Saved data entries
= = = = = = =
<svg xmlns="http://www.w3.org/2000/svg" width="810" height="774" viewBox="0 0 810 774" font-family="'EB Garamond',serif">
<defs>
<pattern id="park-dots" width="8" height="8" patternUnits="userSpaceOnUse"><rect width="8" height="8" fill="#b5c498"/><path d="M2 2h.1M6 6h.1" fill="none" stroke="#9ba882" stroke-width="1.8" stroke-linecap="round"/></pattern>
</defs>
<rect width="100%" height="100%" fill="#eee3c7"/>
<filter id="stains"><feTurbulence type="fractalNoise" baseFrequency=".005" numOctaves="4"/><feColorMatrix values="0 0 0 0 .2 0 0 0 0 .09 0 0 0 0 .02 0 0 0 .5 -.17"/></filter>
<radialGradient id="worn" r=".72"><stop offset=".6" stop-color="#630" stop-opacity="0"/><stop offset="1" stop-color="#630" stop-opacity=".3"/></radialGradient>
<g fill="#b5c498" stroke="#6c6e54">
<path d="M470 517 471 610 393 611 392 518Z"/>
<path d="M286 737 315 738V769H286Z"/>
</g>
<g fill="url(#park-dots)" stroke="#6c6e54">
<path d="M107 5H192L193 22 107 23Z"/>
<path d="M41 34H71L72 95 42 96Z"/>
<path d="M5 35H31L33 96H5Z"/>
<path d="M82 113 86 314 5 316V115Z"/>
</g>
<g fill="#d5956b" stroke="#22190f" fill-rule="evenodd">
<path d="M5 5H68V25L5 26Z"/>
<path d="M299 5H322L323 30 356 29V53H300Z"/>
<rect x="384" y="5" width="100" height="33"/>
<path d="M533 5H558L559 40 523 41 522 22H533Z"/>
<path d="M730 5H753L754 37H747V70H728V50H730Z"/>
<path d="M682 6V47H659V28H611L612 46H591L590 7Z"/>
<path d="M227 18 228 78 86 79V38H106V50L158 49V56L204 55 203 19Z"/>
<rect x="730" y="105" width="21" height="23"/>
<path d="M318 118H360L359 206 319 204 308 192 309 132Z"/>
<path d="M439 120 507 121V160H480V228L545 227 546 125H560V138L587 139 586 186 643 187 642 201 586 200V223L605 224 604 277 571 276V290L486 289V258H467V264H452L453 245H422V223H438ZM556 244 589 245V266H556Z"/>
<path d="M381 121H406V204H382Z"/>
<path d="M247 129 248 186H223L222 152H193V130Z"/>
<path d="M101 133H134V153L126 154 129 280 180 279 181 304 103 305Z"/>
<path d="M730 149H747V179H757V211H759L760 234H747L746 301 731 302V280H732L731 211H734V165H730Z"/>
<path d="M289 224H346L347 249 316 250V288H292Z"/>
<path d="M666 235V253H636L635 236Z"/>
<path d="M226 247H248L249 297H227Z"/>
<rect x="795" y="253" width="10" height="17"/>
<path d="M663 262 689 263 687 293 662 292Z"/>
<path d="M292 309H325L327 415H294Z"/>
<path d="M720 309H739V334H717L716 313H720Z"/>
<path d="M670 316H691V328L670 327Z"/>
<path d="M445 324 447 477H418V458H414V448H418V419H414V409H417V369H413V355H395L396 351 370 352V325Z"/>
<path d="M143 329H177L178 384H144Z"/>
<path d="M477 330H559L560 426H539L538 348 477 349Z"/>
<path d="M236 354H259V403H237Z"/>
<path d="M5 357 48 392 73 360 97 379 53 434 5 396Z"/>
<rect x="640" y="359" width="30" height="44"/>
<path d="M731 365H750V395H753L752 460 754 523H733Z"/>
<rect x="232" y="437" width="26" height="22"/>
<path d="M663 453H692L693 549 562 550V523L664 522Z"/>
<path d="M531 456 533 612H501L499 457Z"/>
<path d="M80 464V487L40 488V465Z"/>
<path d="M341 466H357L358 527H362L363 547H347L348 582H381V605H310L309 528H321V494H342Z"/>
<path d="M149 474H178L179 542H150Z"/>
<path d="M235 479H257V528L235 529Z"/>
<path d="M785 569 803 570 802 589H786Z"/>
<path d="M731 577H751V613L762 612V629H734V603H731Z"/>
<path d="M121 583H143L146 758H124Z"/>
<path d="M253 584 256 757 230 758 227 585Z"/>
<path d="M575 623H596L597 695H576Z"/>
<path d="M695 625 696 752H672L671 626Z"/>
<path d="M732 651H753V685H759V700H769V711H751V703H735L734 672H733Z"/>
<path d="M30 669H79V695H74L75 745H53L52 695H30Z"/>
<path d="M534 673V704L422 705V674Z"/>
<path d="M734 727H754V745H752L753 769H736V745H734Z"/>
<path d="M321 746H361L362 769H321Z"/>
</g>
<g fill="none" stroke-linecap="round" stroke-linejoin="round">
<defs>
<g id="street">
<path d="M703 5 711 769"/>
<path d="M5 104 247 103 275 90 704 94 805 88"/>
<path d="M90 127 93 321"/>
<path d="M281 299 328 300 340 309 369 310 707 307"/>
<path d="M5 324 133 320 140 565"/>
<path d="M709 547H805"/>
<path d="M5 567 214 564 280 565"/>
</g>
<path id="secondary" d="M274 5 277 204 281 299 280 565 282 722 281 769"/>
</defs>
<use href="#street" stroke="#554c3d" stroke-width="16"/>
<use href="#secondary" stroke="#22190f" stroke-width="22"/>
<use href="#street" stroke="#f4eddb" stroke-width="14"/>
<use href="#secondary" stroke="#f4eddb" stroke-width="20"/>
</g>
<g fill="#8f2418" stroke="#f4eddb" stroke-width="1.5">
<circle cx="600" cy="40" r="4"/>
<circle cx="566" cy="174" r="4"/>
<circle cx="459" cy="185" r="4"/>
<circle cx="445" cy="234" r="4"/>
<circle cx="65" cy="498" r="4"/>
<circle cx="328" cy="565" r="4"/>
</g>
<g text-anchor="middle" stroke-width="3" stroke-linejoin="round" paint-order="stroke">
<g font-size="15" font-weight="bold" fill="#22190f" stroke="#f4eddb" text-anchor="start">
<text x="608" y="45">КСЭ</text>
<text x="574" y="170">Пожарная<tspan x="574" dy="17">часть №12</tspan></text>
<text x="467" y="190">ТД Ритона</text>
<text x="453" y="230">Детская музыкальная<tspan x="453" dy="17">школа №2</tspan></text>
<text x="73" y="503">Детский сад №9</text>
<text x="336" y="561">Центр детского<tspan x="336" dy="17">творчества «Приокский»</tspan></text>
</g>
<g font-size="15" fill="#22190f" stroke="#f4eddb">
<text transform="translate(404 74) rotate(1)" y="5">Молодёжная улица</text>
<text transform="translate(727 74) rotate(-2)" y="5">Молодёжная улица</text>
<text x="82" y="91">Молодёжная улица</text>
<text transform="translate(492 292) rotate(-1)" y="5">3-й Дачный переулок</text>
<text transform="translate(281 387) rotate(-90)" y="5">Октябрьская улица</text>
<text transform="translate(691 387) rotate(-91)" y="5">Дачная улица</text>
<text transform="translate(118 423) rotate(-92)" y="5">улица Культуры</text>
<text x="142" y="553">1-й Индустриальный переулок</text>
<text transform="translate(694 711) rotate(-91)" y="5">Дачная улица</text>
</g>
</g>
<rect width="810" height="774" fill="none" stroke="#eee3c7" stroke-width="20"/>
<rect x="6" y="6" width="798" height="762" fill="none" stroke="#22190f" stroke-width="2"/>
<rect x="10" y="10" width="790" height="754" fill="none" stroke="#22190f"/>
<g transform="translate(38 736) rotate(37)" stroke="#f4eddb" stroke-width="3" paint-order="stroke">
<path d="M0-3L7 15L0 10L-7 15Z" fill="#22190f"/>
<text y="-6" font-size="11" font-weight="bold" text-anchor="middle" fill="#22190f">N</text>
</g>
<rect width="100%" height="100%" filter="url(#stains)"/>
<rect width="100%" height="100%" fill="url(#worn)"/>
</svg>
= = = = = = =
**Exercise requirements**
A word-for-word restatement of every record above is expected.

**Task answer**
<svg xmlns="http://www.w3.org/2000/svg" width="810" height="774" viewBox="0 0 810 774" font-family="'EB Garamond',serif">
<defs>
<pattern id="park-dots" width="8" height="8" patternUnits="userSpaceOnUse"><rect width="8" height="8" fill="#b5c498"/><path d="M2 2h.1M6 6h.1" fill="none" stroke="#9ba882" stroke-width="1.8" stroke-linecap="round"/></pattern>
</defs>
<rect width="100%" height="100%" fill="#eee3c7"/>
<filter id="stains"><feTurbulence type="fractalNoise" baseFrequency=".005" numOctaves="4"/><feColorMatrix values="0 0 0 0 .2 0 0 0 0 .09 0 0 0 0 .02 0 0 0 .5 -.17"/></filter>
<radialGradient id="worn" r=".72"><stop offset=".6" stop-color="#630" stop-opacity="0"/><stop offset="1" stop-color="#630" stop-opacity=".3"/></radialGradient>
<g fill="#b5c498" stroke="#6c6e54">
<path d="M470 517 471 610 393 611 392 518Z"/>
<path d="M286 737 315 738V769H286Z"/>
</g>
<g fill="url(#park-dots)" stroke="#6c6e54">
<path d="M107 5H192L193 22 107 23Z"/>
<path d="M41 34H71L72 95 42 96Z"/>
<path d="M5 35H31L33 96H5Z"/>
<path d="M82 113 86 314 5 316V115Z"/>
</g>
<g fill="#d5956b" stroke="#22190f" fill-rule="evenodd">
<path d="M5 5H68V25L5 26Z"/>
<path d="M299 5H322L323 30 356 29V53H300Z"/>
<rect x="384" y="5" width="100" height="33"/>
<path d="M533 5H558L559 40 523 41 522 22H533Z"/>
<path d="M730 5H753L754 37H747V70H728V50H730Z"/>
<path d="M682 6V47H659V28H611L612 46H591L590 7Z"/>
<path d="M227 18 228 78 86 79V38H106V50L158 49V56L204 55 203 19Z"/>
<rect x="730" y="105" width="21" height="23"/>
<path d="M318 118H360L359 206 319 204 308 192 309 132Z"/>
<path d="M439 120 507 121V160H480V228L545 227 546 125H560V138L587 139 586 186 643 187 642 201 586 200V223L605 224 604 277 571 276V290L486 289V258H467V264H452L453 245H422V223H438ZM556 244 589 245V266H556Z"/>
<path d="M381 121H406V204H382Z"/>
<path d="M247 129 248 186H223L222 152H193V130Z"/>
<path d="M101 133H134V153L126 154 129 280 180 279 181 304 103 305Z"/>
<path d="M730 149H747V179H757V211H759L760 234H747L746 301 731 302V280H732L731 211H734V165H730Z"/>
<path d="M289 224H346L347 249 316 250V288H292Z"/>
<path d="M666 235V253H636L635 236Z"/>
<path d="M226 247H248L249 297H227Z"/>
<rect x="795" y="253" width="10" height="17"/>
<path d="M663 262 689 263 687 293 662 292Z"/>
<path d="M292 309H325L327 415H294Z"/>
<path d="M720 309H739V334H717L716 313H720Z"/>
<path d="M670 316H691V328L670 327Z"/>
<path d="M445 324 447 477H418V458H414V448H418V419H414V409H417V369H413V355H395L396 351 370 352V325Z"/>
<path d="M143 329H177L178 384H144Z"/>
<path d="M477 330H559L560 426H539L538 348 477 349Z"/>
<path d="M236 354H259V403H237Z"/>
<path d="M5 357 48 392 73 360 97 379 53 434 5 396Z"/>
<rect x="640" y="359" width="30" height="44"/>
<path d="M731 365H750V395H753L752 460 754 523H733Z"/>
<rect x="232" y="437" width="26" height="22"/>
<path d="M663 453H692L693 549 562 550V523L664 522Z"/>
<path d="M531 456 533 612H501L499 457Z"/>
<path d="M80 464V487L40 488V465Z"/>
<path d="M341 466H357L358 527H362L363 547H347L348 582H381V605H310L309 528H321V494H342Z"/>
<path d="M149 474H178L179 542H150Z"/>
<path d="M235 479H257V528L235 529Z"/>
<path d="M785 569 803 570 802 589H786Z"/>
<path d="M731 577H751V613L762 612V629H734V603H731Z"/>
<path d="M121 583H143L146 758H124Z"/>
<path d="M253 584 256 757 230 758 227 585Z"/>
<path d="M575 623H596L597 695H576Z"/>
<path d="M695 625 696 752H672L671 626Z"/>
<path d="M732 651H753V685H759V700H769V711H751V703H735L734 672H733Z"/>
<path d="M30 669H79V695H74L75 745H53L52 695H30Z"/>
<path d="M534 673V704L422 705V674Z"/>
<path d="M734 727H754V745H752L753 769H736V745H734Z"/>
<path d="M321 746H361L362 769H321Z"/>
</g>
<g fill="none" stroke-linecap="round" stroke-linejoin="round">
<defs>
<g id="street">
<path d="M703 5 711 769"/>
<path d="M5 104 247 103 275 90 704 94 805 88"/>
<path d="M90 127 93 321"/>
<path d="M281 299 328 300 340 309 369 310 707 307"/>
<path d="M5 324 133 320 140 565"/>
<path d="M709 547H805"/>
<path d="M5 567 214 564 280 565"/>
</g>
<path id="secondary" d="M274 5 277 204 281 299 280 565 282 722 281 769"/>
</defs>
<use href="#street" stroke="#554c3d" stroke-width="16"/>
<use href="#secondary" stroke="#22190f" stroke-width="22"/>
<use href="#street" stroke="#f4eddb" stroke-width="14"/>
<use href="#secondary" stroke="#f4eddb" stroke-width="20"/>
</g>
<g fill="#8f2418" stroke="#f4eddb" stroke-width="1.5">
<circle cx="600" cy="40" r="4"/>
<circle cx="566" cy="174" r="4"/>
<circle cx="459" cy="185" r="4"/>
<circle cx="445" cy="234" r="4"/>
<circle cx="65" cy="498" r="4"/>
<circle cx="328" cy="565" r="4"/>
</g>
<g text-anchor="middle" stroke-width="3" stroke-linejoin="round" paint-order="stroke">
<g font-size="15" font-weight="bold" fill="#22190f" stroke="#f4eddb" text-anchor="start">
<text x="608" y="45">КСЭ</text>
<text x="574" y="170">Пожарная<tspan x="574" dy="17">часть №12</tspan></text>
<text x="467" y="190">ТД Ритона</text>
<text x="453" y="230">Детская музыкальная<tspan x="453" dy="17">школа №2</tspan></text>
<text x="73" y="503">Детский сад №9</text>
<text x="336" y="561">Центр детского<tspan x="336" dy="17">творчества «Приокский»</tspan></text>
</g>
<g font-size="15" fill="#22190f" stroke="#f4eddb">
<text transform="translate(404 74) rotate(1)" y="5">Молодёжная улица</text>
<text transform="translate(727 74) rotate(-2)" y="5">Молодёжная улица</text>
<text x="82" y="91">Молодёжная улица</text>
<text transform="translate(492 292) rotate(-1)" y="5">3-й Дачный переулок</text>
<text transform="translate(281 387) rotate(-90)" y="5">Октябрьская улица</text>
<text transform="translate(691 387) rotate(-91)" y="5">Дачная улица</text>
<text transform="translate(118 423) rotate(-92)" y="5">улица Культуры</text>
<text x="142" y="553">1-й Индустриальный переулок</text>
<text transform="translate(694 711) rotate(-91)" y="5">Дачная улица</text>
</g>
</g>
<rect width="810" height="774" fill="none" stroke="#eee3c7" stroke-width="20"/>
<rect x="6" y="6" width="798" height="762" fill="none" stroke="#22190f" stroke-width="2"/>
<rect x="10" y="10" width="790" height="754" fill="none" stroke="#22190f"/>
<g transform="translate(38 736) rotate(37)" stroke="#f4eddb" stroke-width="3" paint-order="stroke">
<path d="M0-3L7 15L0 10L-7 15Z" fill="#22190f"/>
<text y="-6" font-size="11" font-weight="bold" text-anchor="middle" fill="#22190f">N</text>
</g>
<rect width="100%" height="100%" filter="url(#stains)"/>
<rect width="100%" height="100%" fill="url(#worn)"/>
</svg>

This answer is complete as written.